December 5, 2018
Day 13: Nick Mortimer, CSIRO
Data arrives from all kinds of sources on a modern research vessel. After nearly two weeks at sea we have collected more than 40,000 images of the seafloor. Each day as an engineer and data scientist I try not to be overwhelmed by the flow of data. Data velocity is key to any large scale research, we have a finite amount of time and lots of data that needs to be processed to deliver scientific outcomes. My goal is to increase data velocity. Velocity has two components: speed and direction. Onboard Investigator, I concentrate on speeding up the flow of data towards the scientific outcomes needed for successful research.

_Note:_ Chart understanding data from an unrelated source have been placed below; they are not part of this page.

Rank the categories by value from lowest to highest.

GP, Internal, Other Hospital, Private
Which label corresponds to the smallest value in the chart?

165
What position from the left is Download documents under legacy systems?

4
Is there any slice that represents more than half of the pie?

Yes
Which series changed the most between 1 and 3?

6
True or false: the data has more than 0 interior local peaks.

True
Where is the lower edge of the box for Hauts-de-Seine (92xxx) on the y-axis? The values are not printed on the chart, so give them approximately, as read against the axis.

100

It’s a job that I could never have imagined doing as a young boy. In those days, I loved pressing flowers, knitting and long division. Over time, that developed into a passion for electronics programming and building things. Forty years after getting my first 8-bit computer with 4k memory, I’m on a ship with high-speed internet, a compute cluster with over 240 processors with 600Gb of memory, watching high definition pictures combined with stereo still images coming from the seafloor more than one thousand metres below me. The pictures are coming back to the ship in real time over a fibre optic cable. This technology allows us to know exactly where images are taken, despite having nearly 2000 metres of cable out behind the ship.

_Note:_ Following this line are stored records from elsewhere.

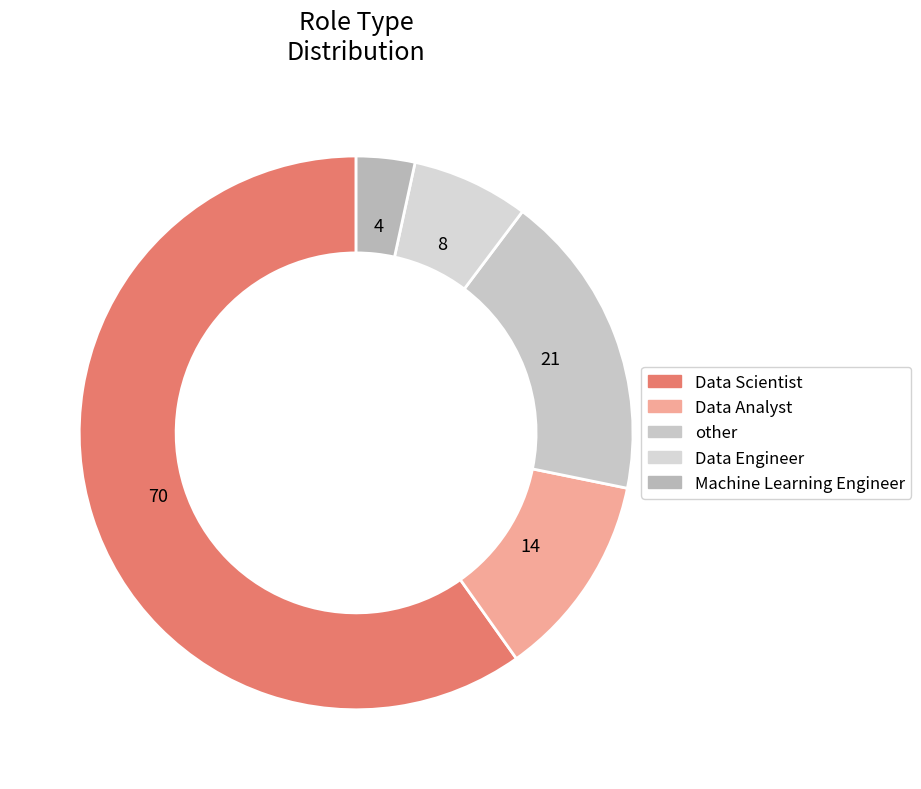

The other slice represents 18% of the pie. True or false?

True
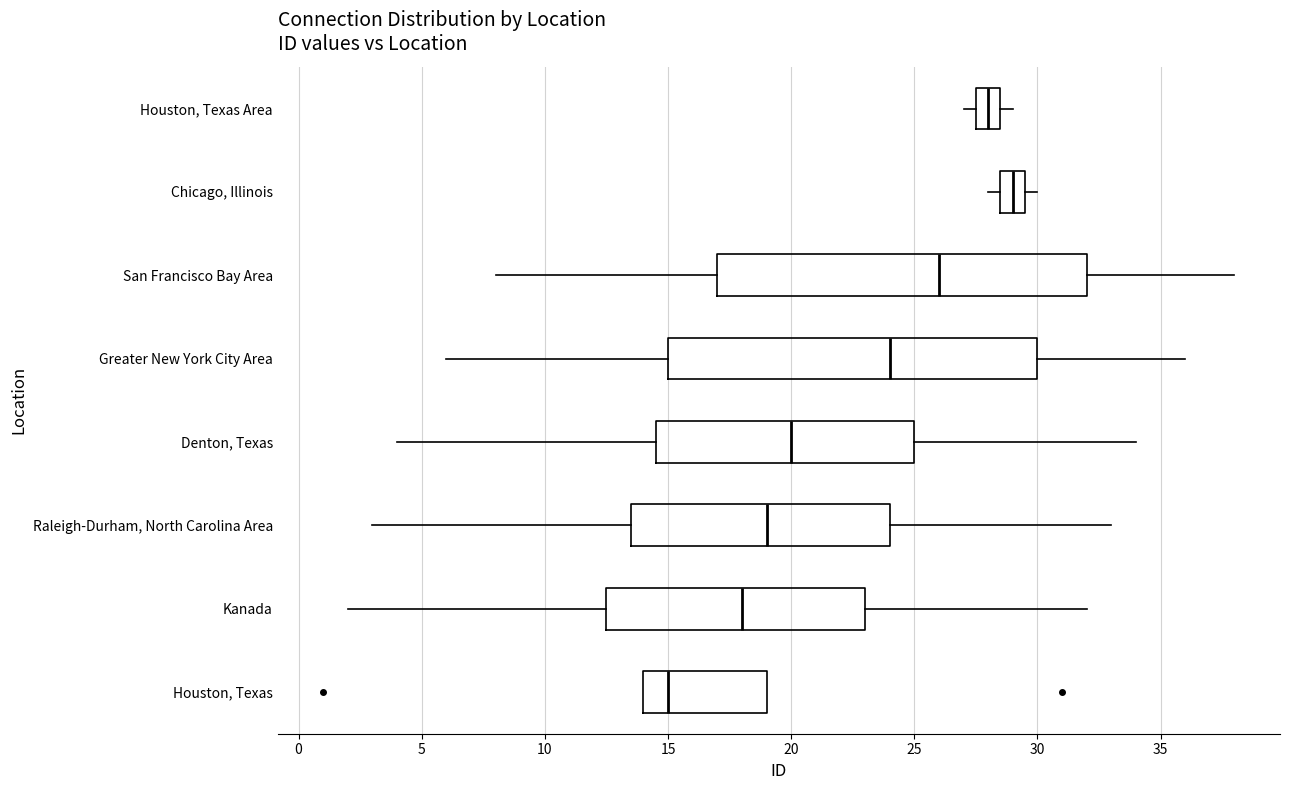

Where is the left edge of the box for Denton, Texas on the x-axis? The values are not printed on the chart, so give them approximately, as read against the axis.

14.5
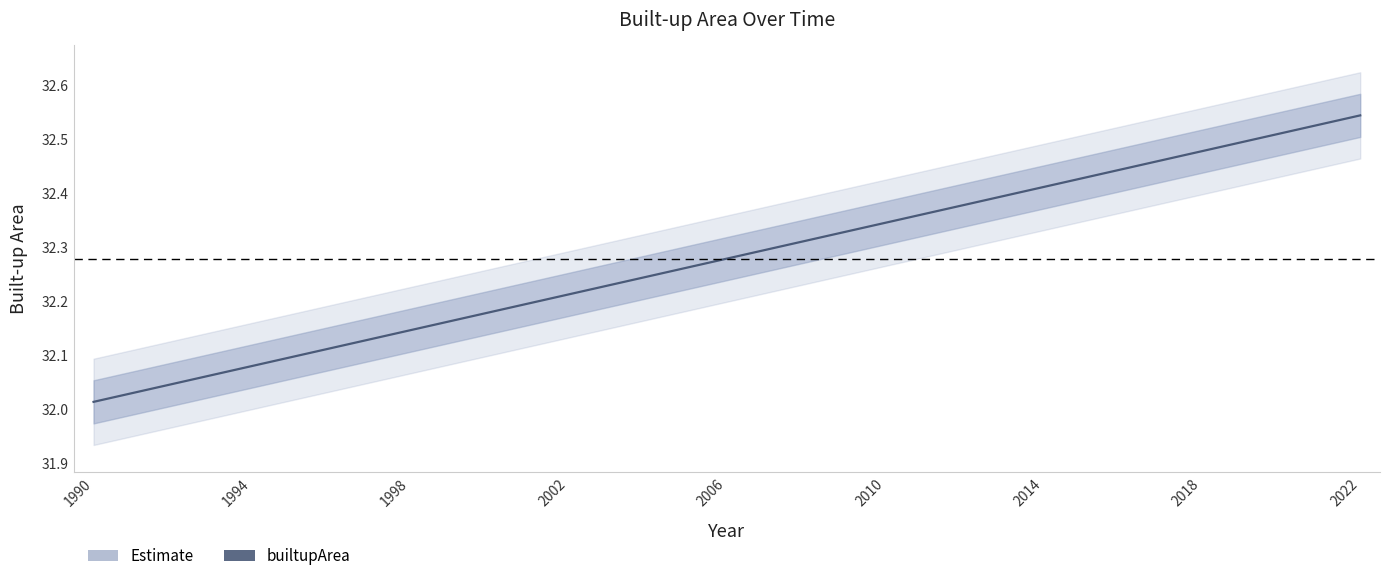

Does the chart have visible grid lines?

No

After every deployment of the camera system I run my python scripts to check the data, renaming and organising the data feeds checking quality, extracting and analysing information from the images. Meanwhile Chris, a colleague back on shore in Hobart, logs into the ship and fires up a docker container on our cluster to ingest the imagery into our video annotation system. Candice and Mark, who head up our imaging team onboard, use the calibrated stereo images to draw accurately measured quadrats on images for assessment of deep-sea coral cover.

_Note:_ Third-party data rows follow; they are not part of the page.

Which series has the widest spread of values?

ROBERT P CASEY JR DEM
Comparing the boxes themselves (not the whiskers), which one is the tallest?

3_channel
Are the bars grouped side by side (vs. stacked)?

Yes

Although we work 12 hours shifts at sea, the prolonged separation from family and friends often makes you reflect on who you are and what you do. The term data science was first coined in 2008, since then it has come to the fore in popular culture. Sometimes I ask myself: am I a data scientist, an engineer, or a programmer? Earlier this year I was at a data science conference in Boston and met Drew Conway, famous for his venn diagram of data science. He listed three components: hacking skills, math and statistics, and substantive expertise. Working at CSIRO where you are surrounded by internationally acknowledged experts in almost every field, it can be difficult to get an idea of the levels required for each of these skills. I have great hacking skills, an ability to get things working, nearly 20 years of writing code to analyse scientific data for oceanographic research, and an ongoing love for long division: so I guess I could be a data scientist!